2026年2月1日までの1週間で、全国のインフルエンザ患者数が1医療機関当たり30人を超え、前週の約2倍に急増したことが報じられました。特に異例なのは、例年A型が主流を占める中、今シーズンはB型インフルエンザが全体の半数近くを占めている点です。この現象は、インフルエンザの流行パターンに大きな変化が起きている可能性を示唆しています。
通常、インフルエンザの流行はA型が先行し、シーズン後半にB型が増加するパターンを示します。しかし今回は、流行初期からB型が半数を占めるという異例の事態となっています。これは過去数年のパンデミック対策による免疫状況の変化や、ウイルスの変異、人々の行動パターンの変化などが複合的に影響している可能性があります。
B型インフルエンザは、A型と比較して症状がやや軽いとされる一方で、消化器症状が強く出る傾向があります。子どもや高齢者では重症化リスクもあるため、油断は禁物です。また、B型は2系統(山形系統とビクトリア系統)に分かれており、どちらの系統が流行しているかによってワクチンの効果も変わってきます。
今回の急増の背景には、コロナ禍での感染対策緩和に伴う人々の行動変化があると考えられます。マスク着用率の低下や社会活動の活発化により、インフルエンザウイルスが広がりやすい環境が整ってしまいました。さらに、過去数年間インフルエンザの流行が抑制されていたため、集団免疫が低下している可能性も指摘されています。
医療機関では、発熱患者の増加により診療体制が逼迫している地域も出始めています。

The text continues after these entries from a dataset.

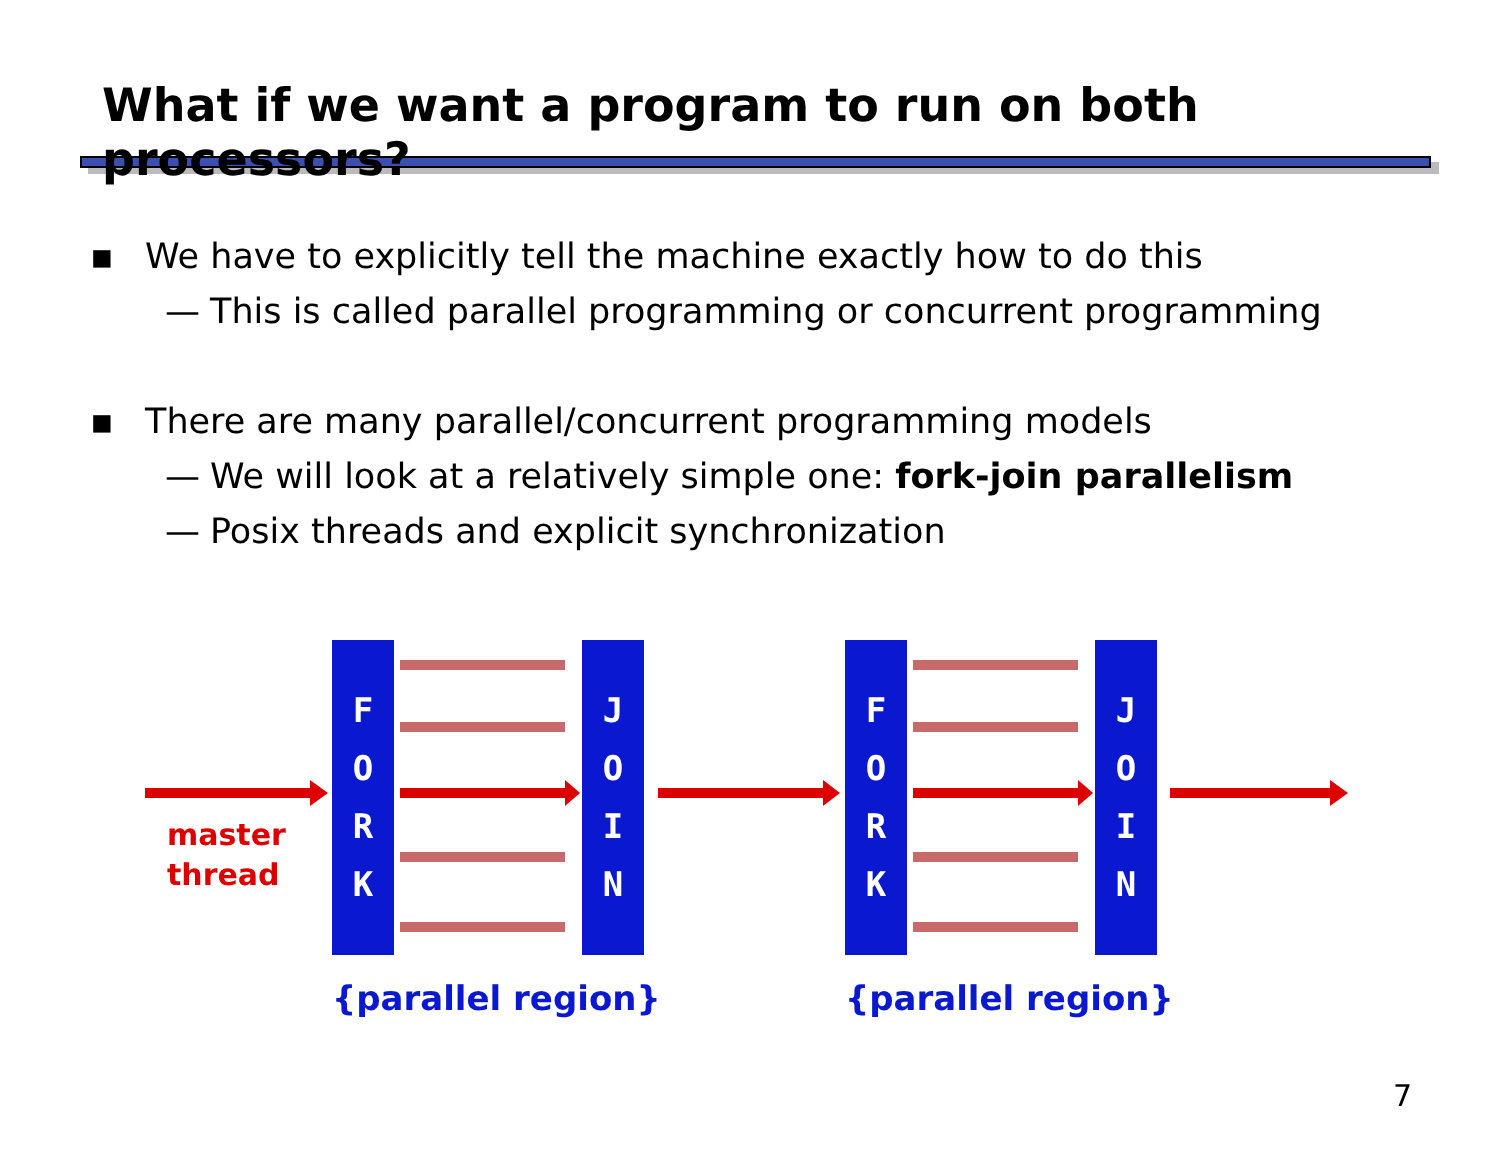What if we want a program to run on both processors?
▪ We have to explicitly tell the machine exactly how to do this
— This is called parallel programming or concurrent programming
▪ There are many parallel/concurrent programming models
— We will look at a relatively simple one: fork-join parallelism
— Posix threads and explicit synchronization
F
O
R
K
J
O
I
N
F
O
R
K
J
O
I
N
master
thread
{parallel region}
{parallel region}
7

インフルエンザとコロナウイルス感染症の同時流行も懸念される中、適切な診断と治療体制の維持が課題となっています。患者側も、軽症だからといって無理に出勤・登校せず、周囲への感染拡大を防ぐ意識が求められます。
予防策としては、基本的な手洗い・うがいの徹底、適度な湿度の維持、十分な睡眠と栄養摂取が重要です。特にハイリスク群(高齢者、基礎疾患のある方、妊婦など)は、ワクチン接種が推奨されます。今シーズンのワクチンがB型にも対応しているかを確認し、未接種の方は今からでも検討する価値があります。
今回のB型インフル異例流行は、感染症の流行パターンが常に変化し続けることを改めて示しています。過去のデータに頼るだけでなく、リアルタイムの情報を注視し、柔軟に対応することが重要です。私たち一人ひとりが感染予防の意識を持ち続けることが、社会全体の健康を守る鍵となるでしょう。